Thomas Harlan: Heldenfriedhof

Thomas Harlan:
Heldenfriedhof
rororo Taschenbuch, 720 Seiten, Reinbek 2011
Gesammelte Werke in Einzelausgaben Band 3
(Erstausgabe Eichborn Berlin 2006)

Klappentext

Thomas Harlans Roman ist ein Kosmos aus unzähligen historischen wie fiktiven Personen und spielt an so verschiedenen Orten wie Triest, Mozambique und der Ramsau. In verschiedenen Erzählstilen werden Ereignisse zwischen 1942 und 2000 behandelt.

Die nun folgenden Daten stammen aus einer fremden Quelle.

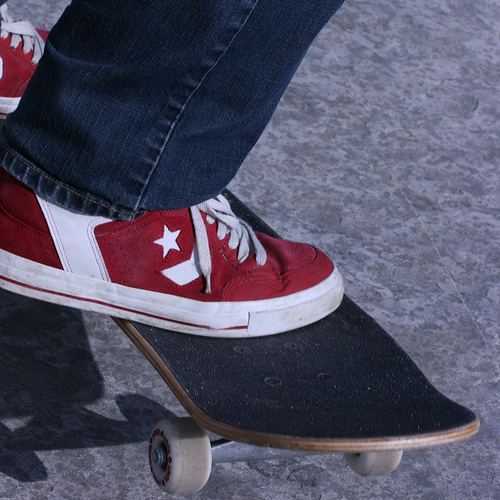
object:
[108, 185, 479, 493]
skatebord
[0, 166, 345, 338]
tennis shoe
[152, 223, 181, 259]
star design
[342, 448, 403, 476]
wheel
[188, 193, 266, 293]
laces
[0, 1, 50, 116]
tennis shoe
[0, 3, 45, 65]
laces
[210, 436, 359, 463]
axel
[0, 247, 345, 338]
rubber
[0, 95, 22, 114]
rubber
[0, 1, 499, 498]
picture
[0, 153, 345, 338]
shoes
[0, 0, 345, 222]
jeans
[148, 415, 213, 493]
wheels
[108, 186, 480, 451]
grip tape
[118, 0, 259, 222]
seam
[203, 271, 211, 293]
aglet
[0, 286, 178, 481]
shadow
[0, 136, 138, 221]
stitching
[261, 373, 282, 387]
bolts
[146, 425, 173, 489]
design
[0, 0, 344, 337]
person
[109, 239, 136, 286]
air holes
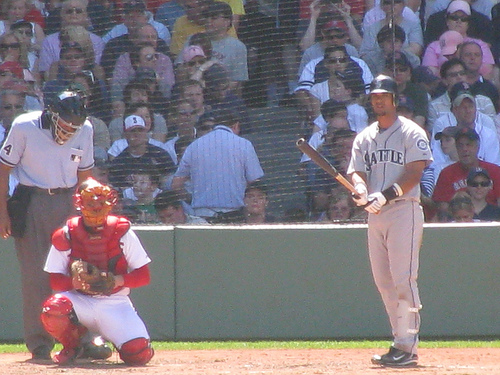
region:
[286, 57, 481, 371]
a man with a baseball bat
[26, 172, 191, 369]
the catcher is wearing red and white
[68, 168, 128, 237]
the catcher is wearing a face mask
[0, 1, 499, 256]
people watching the game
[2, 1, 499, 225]
a net between the players and the watchers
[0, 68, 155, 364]
the umpire is looking down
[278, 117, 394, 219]
the bat is brown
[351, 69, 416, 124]
the batter's helmet is black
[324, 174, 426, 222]
the batter's gloves are black and white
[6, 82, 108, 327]
the umpire is wearing a belt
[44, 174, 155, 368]
a man in a red and white uniform.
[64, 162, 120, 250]
a face guard on a person.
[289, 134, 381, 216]
a person holding a baseball bat.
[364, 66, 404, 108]
a blue hat on a person.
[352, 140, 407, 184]
writing on a shirt.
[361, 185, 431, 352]
a pair of baseball pants.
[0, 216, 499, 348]
a green wall in front of a crowd.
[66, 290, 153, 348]
a pair of white shorts.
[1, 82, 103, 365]
an umpire standing behind a catcher.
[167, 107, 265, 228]
a man walking up stairs.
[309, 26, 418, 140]
the helmet is black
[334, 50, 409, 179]
the helmet is black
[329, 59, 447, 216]
the helmet is black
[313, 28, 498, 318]
the helmet is black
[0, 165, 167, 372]
catcher wearing red and white kneeling down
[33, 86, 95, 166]
Umpire wearing black helmet with white face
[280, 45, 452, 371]
player wearing grey holding bat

Schlüsselfigur in dem Geschehen ist Enrico Cosulich, der als Leiter des Instituts für forensische Medizin in Triest und als Sohn eines der von Nazis ermordeten Opfer von »San Sabba« mit einem rätselhaften Massenselbstmord in Verbindung steht. Cosulich schreibt an einem Folgeroman mit dem Titel »Heldenfriedhof«, der einen »Untersuchungsbericht, ein bis ins Unendliche reichende Forschungsprojekt« darstellt.

Der Tag, an dem der erste Teil dieses Romans veröffentlicht wird, ist genau jener 26. Mai 1962, an dem sich das darin Erzählte tatsächlich ereignet. Realität und Fiktion verbinden sich zu einer Schleife, die sich bis zum Ende des Romans nicht löst.

Thomas Harlan über „Heldenfriedhof“
(Erläuterungen zu Figuren, Schauplätzen und Ereignissen)

Rezensionen

Essay

Hörspiele zu „Heldenfriedhof“

  • Heldenfriedhof. Der Roman des Enrico Cosulich (Bayrischer Rundfunk 2006). Bearbeitung: Michael Farin. Komposition: Martina Eisenreich. Regie: Ulrich Lampen. Länge: 58’31.
  • Heldenfriedhof. Ich bin nicht mehr in mir – Das Leben des Enrico Cosulich (Bayrischer Rundfunk 2006). Bearbeitung: Michael Farin. Komposition: Martina Eisenreich. Regie: Ulrich Lampen. Länge: 49’35

Zitate aus „Heldenfriedhof“

“…, denn wer, welcher Leser wohl, wüßte nicht, daß ein Werk allein aus sich selbst die Gesetze ableitet, aus denen es hergestellt, aus nichts anderem als sich selbst gemacht und also autonom ist, und daß, wo dies nicht der Fall ist, von einem Werk nicht die Rede sein kann, geschweige denn von Kunst.“ (Taschenbuchausgbe S. 237)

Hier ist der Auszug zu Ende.